Something weird happened this morning as I walked through the doors to my Zumba class.  I was struck with the thought that I am so blessed.  I was overwhelmed with happiness.  I just started thinking about all my blessings.  I live in a beautiful home and have a wonderful husband that I don't deserve.  I have the most amazing family and tons of friends.  I get to work from home doing something I love to do.  I realized that I have a very full and happy life.  If something as simple as a Zumba class can bring me joy, I need to look around more and find the joy in my life.  I may be missing a very important element in my life right now, but that is in the Lord's hands.  I've done everything I can do and now I have to trust in the Lord.  I can't stop living my life and just WAIT.  I need to find the joy every single day.  I need to better myself, so when the opportunity to become a parent comes my way, I am the best ME possible.  I'm going to enjoy every minute I get to spend with my hubby, my family and my friends.  Because once that little baby comes along, I have a feeling some of the other people and things I love to do will be neglected.........and that's ok. :)

Monday, December 12, 2011

Disappointment A or Disappointment B??

I remember when we were trying to get pregnant, the disappointment that would come every month, when I never saw the smiley face or the 2 lines.  That disappointment has now been replaced by a different disappointment.  The disappointment whenever I get an email and it isn't from a birth mom.  My prayers were more fervent this weekend.  Every time I looked at my phone, I prayed I would see that blinking red light and there would be that glorious email from a birth mom.  I think I stared at my phone more yesterday than I ever have.  It was like if I focused and concentrated hard enough, it would have no choice but to give me what I wanted......that one email.  The email that would change our lives forever and for the better.  And each time, disappointment came.  I'm not sure which disappointment I prefer.

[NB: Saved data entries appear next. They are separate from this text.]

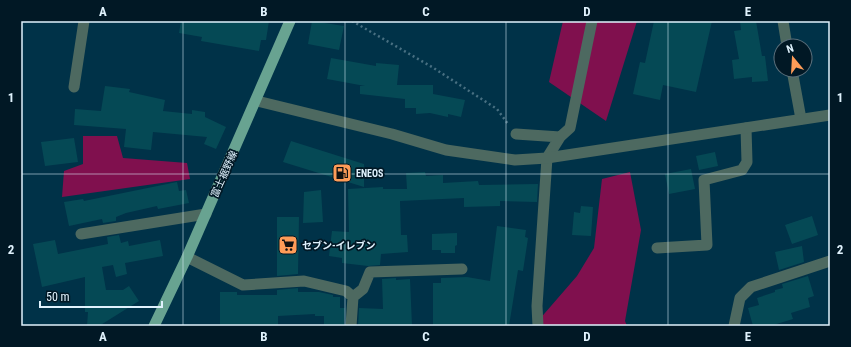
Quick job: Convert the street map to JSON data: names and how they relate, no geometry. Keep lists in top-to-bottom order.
{
  "streets": {
    "main road": ["富士裾野線"]
  },
  "places": {
    "fuel station": ["ENEOS"],
    "supermarket": ["セブン-イレブン"]
  },
  "scale_bar": "50 m",
  "north": "top",
  "grid": {
    "columns": [
      "A",
      "B",
      "C",
      "D",
      "E"
    ],
    "rows": ["1", "2"]
  }
}
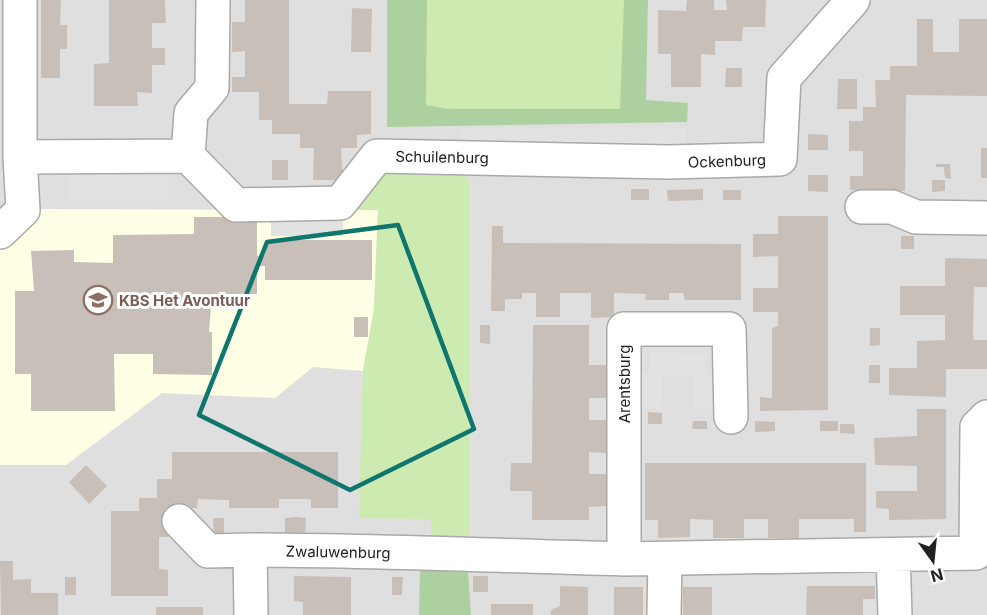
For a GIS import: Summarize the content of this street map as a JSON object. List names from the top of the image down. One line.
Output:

As we were driving home yesterday from celebrating Christmas with my family, P told me it was getting harder and harder to spend time with our families because it was just a constant reminder of what we didn't have.  I have been feeling that for awhile now (especially during Thanksgiving and this past Christmas weekend), but it was kind of nice to know his feelings were just like mine.  We keep reminding each other of our favorite quote:

"Everywhere in nature we are taught the lessons of patience and waiting. We want things a long time before we get them, and the fact that we want them a long time makes them all the more precious when they come." -Joseph F. Smith

Waiting has been hard, but I think the holiday season has amped up our emotions.  It has gotten SO MUCH HARDER lately.  We can do nothing but keep on waiting.